I’m a very simple person, questioning Life overwhelms me. So there was a lot that went *whoosh* over my head towards the end. Big word syndromes that I totally couldn’t relate to, but syndromes that do exist. Maybe exist closer to me than I want to believe.

If you want to walk into a big black cloud and float around in it for some time, read the book. You’ll stay dark, heavy and sad for some time. But you’ll get out of it. Because as Unni Chacko said, you just can’t escape happiness.

Girl, Interrupted- Susanna Kaysen : 9/52

It makes you wonder.


After having watched the movie a dozen times and having loved it, I finally got my hands on the book. No, though I’m tempted to, I will make no comparisons. Because both aren’t the same.

Everyone goes through a phase, be it at 18 or at 38. Do we really need to give that phase a name and put it into a textbook? That was the question that I kept asking myself long after I closed the book. Were all those cups of medication pumped into her for no reason at all? Is Borderline Personality Disorder actually a disorder? I don’t think there is a right or wrong answer to these questions. And that’s what she asks herself throughout the book. Was I really sick? The Brain vs Mind chapter provided some deep insights from a layperson’s point of view, in pretty simple language.

After the much hyped The Bell Jar made no impact on me, I braced myself for another disappointment, since this book too hovered on a similar theme. Sylvia Plath gets a mention in this book, having been an inmate of the same mental hospital earlier. But the simplicity of Girl, Interrupted was stark, rather than bland ( which was what I felt about The Bell Jar)

Short chapters that read like a shuffled diary, no flowery prose.  She was just saying it like it was.
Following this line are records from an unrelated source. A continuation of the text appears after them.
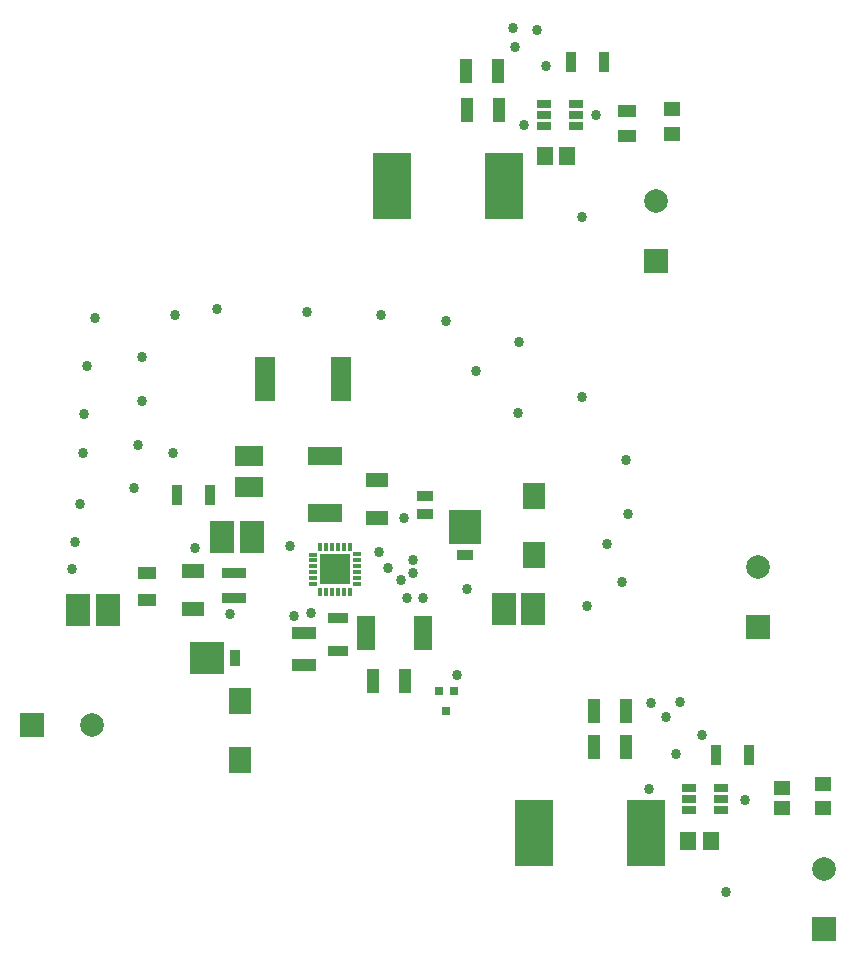
<source format=gts>
%FSTAX23Y23*%
%MOIN*%
%SFA1B1*%

%IPPOS*%
%ADD20R,0.037400X0.066900*%
%ADD21R,0.066900X0.037400*%
%ADD26R,0.082800X0.110500*%
%ADD34R,0.055400X0.061500*%
%ADD35R,0.057600X0.049400*%
%ADD36R,0.053600X0.045500*%
%ADD37R,0.053100X0.037400*%
%ADD43R,0.104500X0.104500*%
%ADD44R,0.031600X0.017800*%
%ADD45R,0.017800X0.031600*%
%ADD46R,0.074900X0.086700*%
%ADD47R,0.126100X0.224500*%
%ADD48R,0.043400X0.080800*%
%ADD49R,0.080800X0.043400*%
%ADD50R,0.059200X0.118200*%
%ADD51R,0.078900X0.037500*%
%ADD52R,0.074900X0.047400*%
%ADD53R,0.069000X0.145800*%
%ADD54R,0.118200X0.059200*%
%ADD55R,0.094600X0.067100*%
%ADD56R,0.059200X0.043400*%
%ADD57R,0.043400X0.082800*%
%ADD58R,0.051300X0.031600*%
%ADD59R,0.058000X0.038000*%
%ADD60R,0.108000X0.113100*%
%ADD61R,0.113100X0.108000*%
%ADD62R,0.038000X0.058000*%
%ADD63R,0.031600X0.031600*%
%ADD64R,0.078900X0.078900*%
%ADD65C,0.078900*%
%ADD66R,0.078900X0.078900*%
%ADD67C,0.034000*%
G54D20*
X04285Y04468D03*
X04174D03*
X04767Y02157D03*
X04657D03*
X02971Y03022D03*
X02861D03*
G54D21*
X03397Y02615D03*
Y02504D03*
G54D26*
X04049Y02644D03*
X0395D03*
X03112Y02885D03*
X03013D03*
X02532Y02639D03*
X0263D03*
G54D34*
X04641Y0187D03*
X04566D03*
X04088Y04155D03*
X04163D03*
G54D35*
X05016Y0198D03*
Y02061D03*
X04513Y04228D03*
Y04309D03*
G54D36*
X04878Y02048D03*
Y01979D03*
G54D37*
X03688Y03019D03*
Y0296D03*
G54D43*
X03388Y02776D03*
G54D44*
X03463Y02747D03*
Y02767D03*
Y02787D03*
Y02806D03*
Y02826D03*
Y02728D03*
X03314Y02747D03*
Y02766D03*
Y02786D03*
Y02806D03*
Y02825D03*
Y02727D03*
G54D45*
X03418Y02851D03*
X03398D03*
X03378D03*
X03359D03*
X03339D03*
X03437D03*
X03418Y02701D03*
X03398D03*
X03378D03*
X03359D03*
X03339D03*
X03437D03*
G54D46*
X04053Y03019D03*
Y02822D03*
X03071Y02338D03*
Y02141D03*
G54D47*
X03951Y04052D03*
X03577D03*
X0405Y01898D03*
X04424D03*
G54D48*
X03515Y02402D03*
X03622D03*
G54D49*
X03285Y02458D03*
Y02565D03*
G54D50*
X03491Y02562D03*
X0368D03*
G54D51*
X03053Y02679D03*
Y02765D03*
G54D52*
X03527Y02946D03*
Y03072D03*
X02914Y02644D03*
Y0277D03*
G54D53*
X03155Y03409D03*
X03409D03*
G54D54*
X03355Y03154D03*
Y02965D03*
G54D55*
X03102Y03155D03*
Y03049D03*
G54D56*
X02763Y02764D03*
Y02674D03*
X04363Y04302D03*
Y04219D03*
G54D57*
X04253Y02183D03*
X04359D03*
X04252Y02304D03*
X04358D03*
X03933Y04436D03*
X03826D03*
X03935Y04308D03*
X03828D03*
G54D58*
X04568Y02009D03*
Y01972D03*
X04675D03*
Y02009D03*
X04568Y02047D03*
X04675D03*
X04084Y04289D03*
X0419Y04326D03*
X04084D03*
X0419Y04289D03*
Y04252D03*
X04084D03*
G54D59*
X0382Y02824D03*
G54D60*
X0382Y02917D03*
G54D61*
X02963Y02481D03*
G54D62*
X03055Y02481D03*
G54D63*
X03734Y02369D03*
X03785D03*
X03759Y02302D03*
G54D64*
X04797Y02584D03*
X05019Y01576D03*
X04459Y03804D03*
G54D65*
X04797Y02784D03*
X04459Y04004D03*
X02579Y02258D03*
X05019Y01776D03*
G54D66*
X02379Y02258D03*
G54D67*
X02849Y03163D03*
X03371Y028D03*
X03412Y02801D03*
X03409Y02753D03*
X03364Y02755D03*
X03238Y02852D03*
X02718Y03048D03*
X0292Y02846D03*
X0449Y02285D03*
X04526Y0216D03*
X04539Y02332D03*
X04442Y02329D03*
X02511Y02777D03*
X02523Y02866D03*
X02539Y02994D03*
X0273Y03191D03*
X02549Y03163D03*
X02744Y03338D03*
X0255Y03293D03*
X02746Y03485D03*
X02562Y03452D03*
X02587Y03615D03*
X02855Y03625D03*
X02995Y03644D03*
X03296Y03635D03*
X03542Y03623D03*
X03757Y03605D03*
X04002Y03532D03*
X03857Y03437D03*
X04211Y03349D03*
X04227Y02655D03*
X04295Y02861D03*
X04346Y02735D03*
X03989Y04516D03*
X04063Y04572D03*
X03982Y0458D03*
X04018Y04257D03*
X03795Y02425D03*
X03607Y02739D03*
X04359Y03139D03*
X03999Y03296D03*
X04366Y02961D03*
X03827Y0271D03*
X03618Y02947D03*
X03629Y02681D03*
X03683D03*
X03648Y02765D03*
Y02806D03*
X03565Y02779D03*
X03534Y02833D03*
X03039Y02626D03*
X03307Y0263D03*
X03253Y02621D03*
X04092Y04455D03*
X04212Y0395D03*
X04257Y04289D03*
X04436Y02042D03*
X0461Y02225D03*
X04755Y02007D03*
X0469Y01701D03*
M02*
</source>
What she did, what she felt, whom she met, whom she liked, whom she didn’t.

Small characters like the Other Lisa, Alice Calais and Torrey made an impact, and left me wondering what happened to them. The meeting with Lisa Rowe after her release seemed more cinematic than real, and I was slightly worried about the fate of her child. I sincerely hope he turned out ok.

This is a kind of book that I will pick up again whenever I feel like it and just read random chapters.